╔══
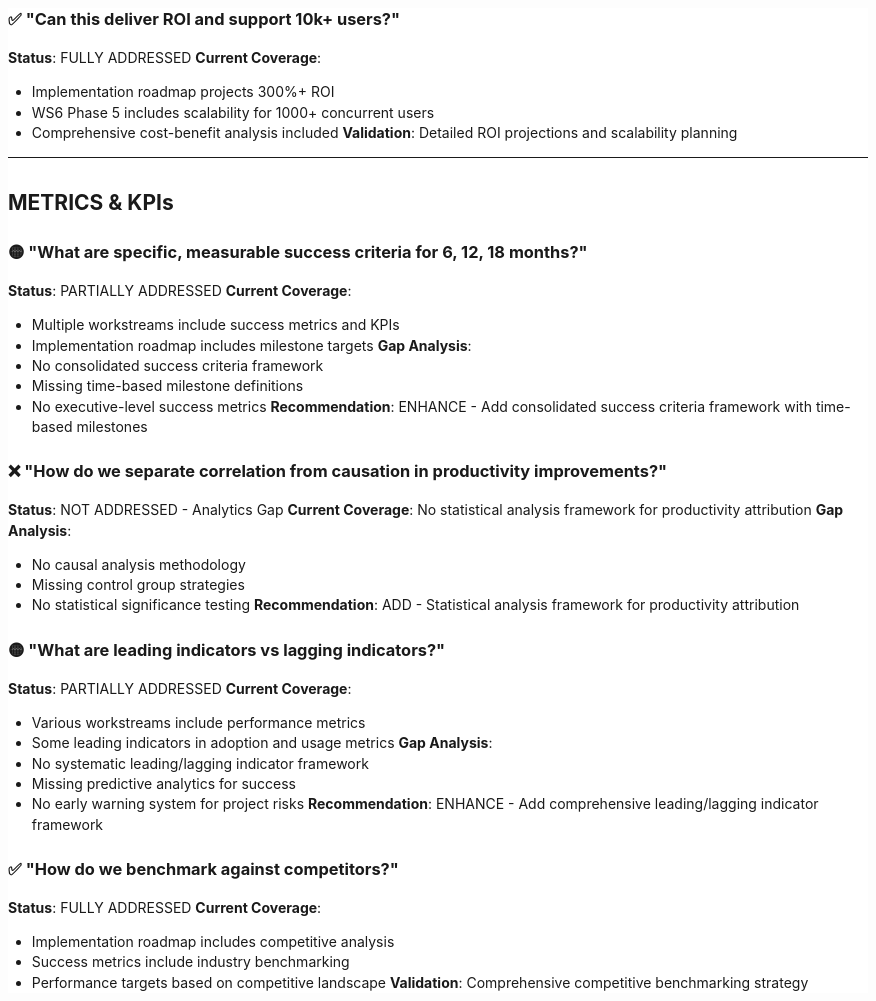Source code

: ### ✅ "Can this deliver ROI and support 10k+ users?"
**Status**: FULLY ADDRESSED
**Current Coverage**: 
- Implementation roadmap projects 300%+ ROI
- WS6 Phase 5 includes scalability for 1000+ concurrent users
- Comprehensive cost-benefit analysis included
**Validation**: Detailed ROI projections and scalability planning

---

## METRICS & KPIs

### 🟡 "What are specific, measurable success criteria for 6, 12, 18 months?"
**Status**: PARTIALLY ADDRESSED
**Current Coverage**: 
- Multiple workstreams include success metrics and KPIs
- Implementation roadmap includes milestone targets
**Gap Analysis**: 
- No consolidated success criteria framework
- Missing time-based milestone definitions
- No executive-level success metrics
**Recommendation**: ENHANCE - Add consolidated success criteria framework with time-based milestones

### ❌ "How do we separate correlation from causation in productivity improvements?"
**Status**: NOT ADDRESSED - Analytics Gap
**Current Coverage**: No statistical analysis framework for productivity attribution
**Gap Analysis**: 
- No causal analysis methodology
- Missing control group strategies
- No statistical significance testing
**Recommendation**: ADD - Statistical analysis framework for productivity attribution

### 🟡 "What are leading indicators vs lagging indicators?"
**Status**: PARTIALLY ADDRESSED
**Current Coverage**: 
- Various workstreams include performance metrics
- Some leading indicators in adoption and usage metrics
**Gap Analysis**: 
- No systematic leading/lagging indicator framework
- Missing predictive analytics for success
- No early warning system for project risks
**Recommendation**: ENHANCE - Add comprehensive leading/lagging indicator framework

### ✅ "How do we benchmark against competitors?"
**Status**: FULLY ADDRESSED
**Current Coverage**: 
- Implementation roadmap includes competitive analysis
- Success metrics include industry benchmarking
- Performance targets based on competitive landscape
**Validation**: Comprehensive competitive benchmarking strategy
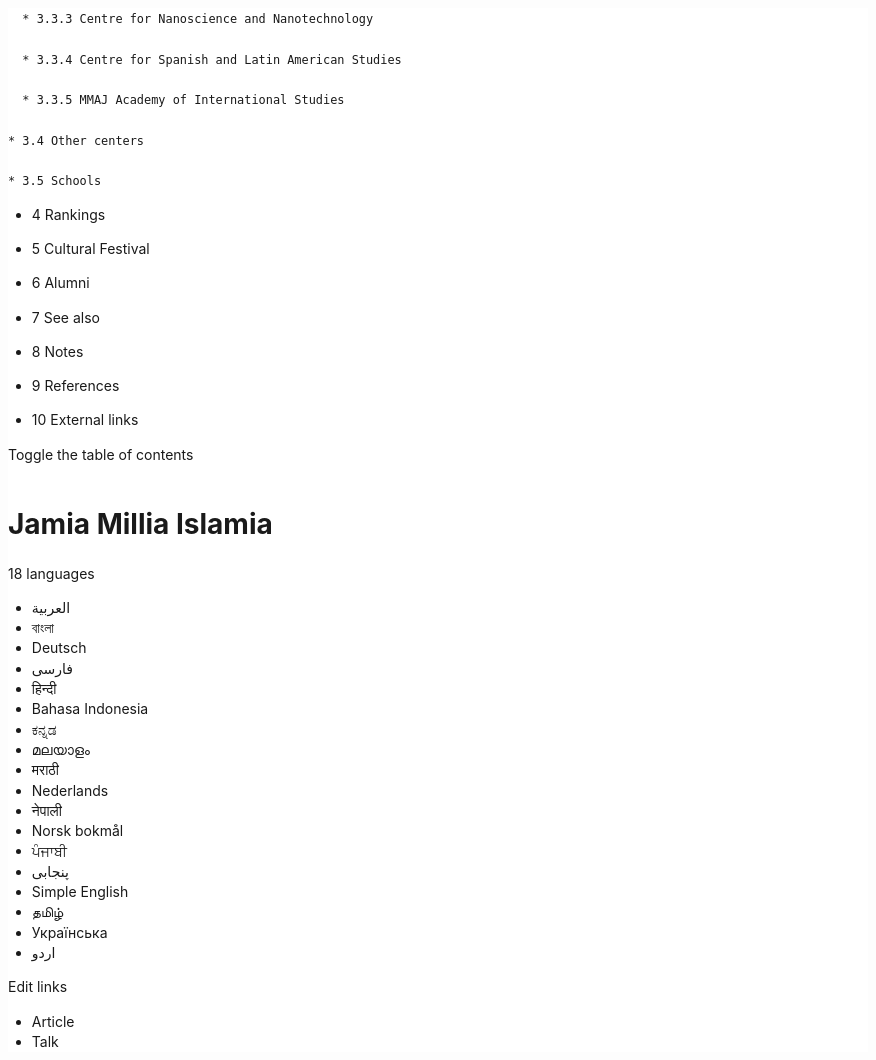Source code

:       * 3.3.3 Centre for Nanoscience and Nanotechnology

      * 3.3.4 Centre for Spanish and Latin American Studies

      * 3.3.5 MMAJ Academy of International Studies

    * 3.4 Other centers

    * 3.5 Schools

  * 4 Rankings

  * 5 Cultural Festival

  * 6 Alumni

  * 7 See also

  * 8 Notes

  * 9 References

  * 10 External links




Toggle the table of contents

# Jamia Millia Islamia

18 languages

  * العربية
  * বাংলা
  * Deutsch
  * فارسی
  * हिन्दी
  * Bahasa Indonesia
  * ಕನ್ನಡ
  * മലയാളം
  * मराठी
  * Nederlands
  * नेपाली
  * Norsk bokmål
  * ਪੰਜਾਬੀ
  * پنجابی
  * Simple English
  * தமிழ்
  * Українська
  * اردو



Edit links

  * Article
  * Talk

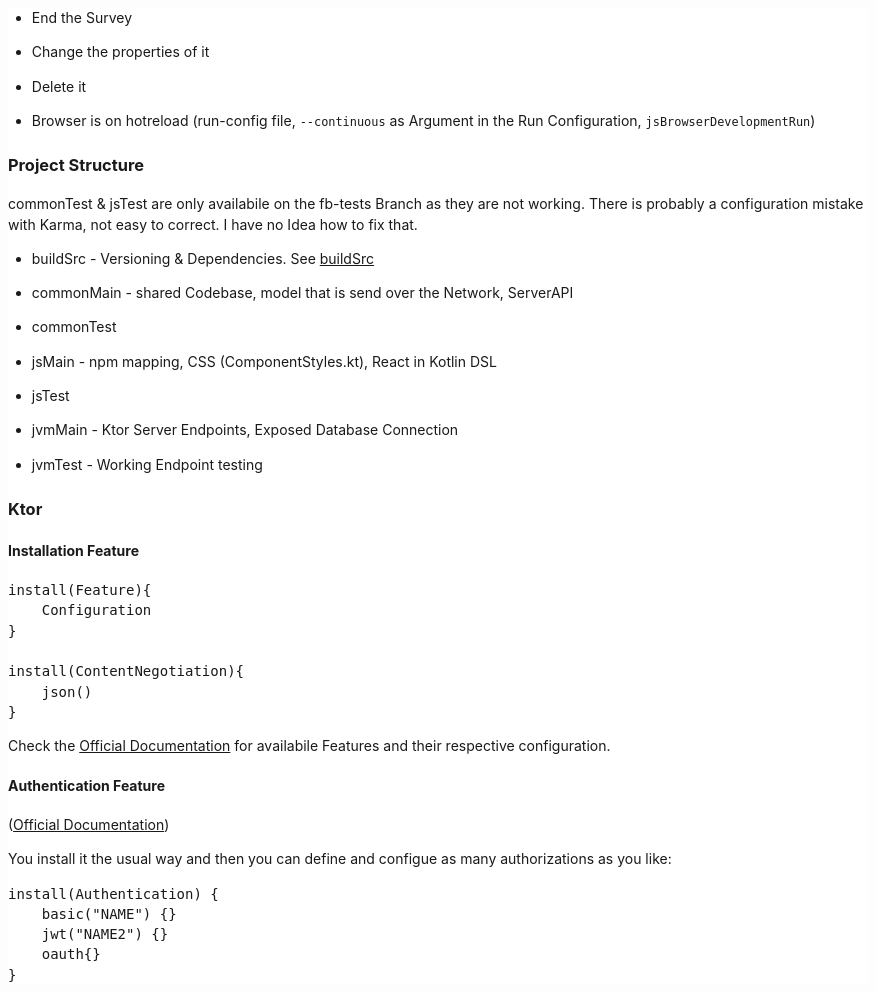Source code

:   * End the Survey
  
  * Change the properties of it
  
  * Delete it

* Browser is on hotreload (run-config file, `--continuous` as Argument in the Run Configuration, `jsBrowserDevelopmentRun`)

### Project Structure

commonTest & jsTest are only availabile on the fb-tests Branch as they are not working. There is probably a configuration mistake with Karma, not easy to correct.
I have no Idea how to fix that.

+ buildSrc - Versioning & Dependencies. See [buildSrc](#buildsrc)

+ commonMain - shared Codebase, model that is send over the Network, ServerAPI

+ commonTest

+ jsMain - npm mapping, CSS (ComponentStyles.kt), React in Kotlin DSL

+ jsTest

+ jvmMain - Ktor Server Endpoints, Exposed Database Connection

+ jvmTest - Working Endpoint testing

### Ktor

#### Installation Feature

<pre>
install(Feature){
    Configuration
}

install(ContentNegotiation){
    json()
}
</pre>

Check the [Official Documentation](https://ktor.io/servers/features.html#installing) for availabile Features and their respective configuration.

#### Authentication Feature

([Official Documentation](https://ktor.io/servers/features/authentication.html))

You install it the usual way and then you can define and configue as many authorizations as you like: 

<pre>
install(Authentication) {
    basic("NAME") {}
    jwt("NAME2") {}
    oauth{}
}
</pre>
╚══
The answer must be every line from the records above that contains the word "based", copied out.

- Missing time-based milestone definitions
**Recommendation**: ENHANCE - Add consolidated success criteria framework with time-based milestones
- Performance targets based on competitive landscape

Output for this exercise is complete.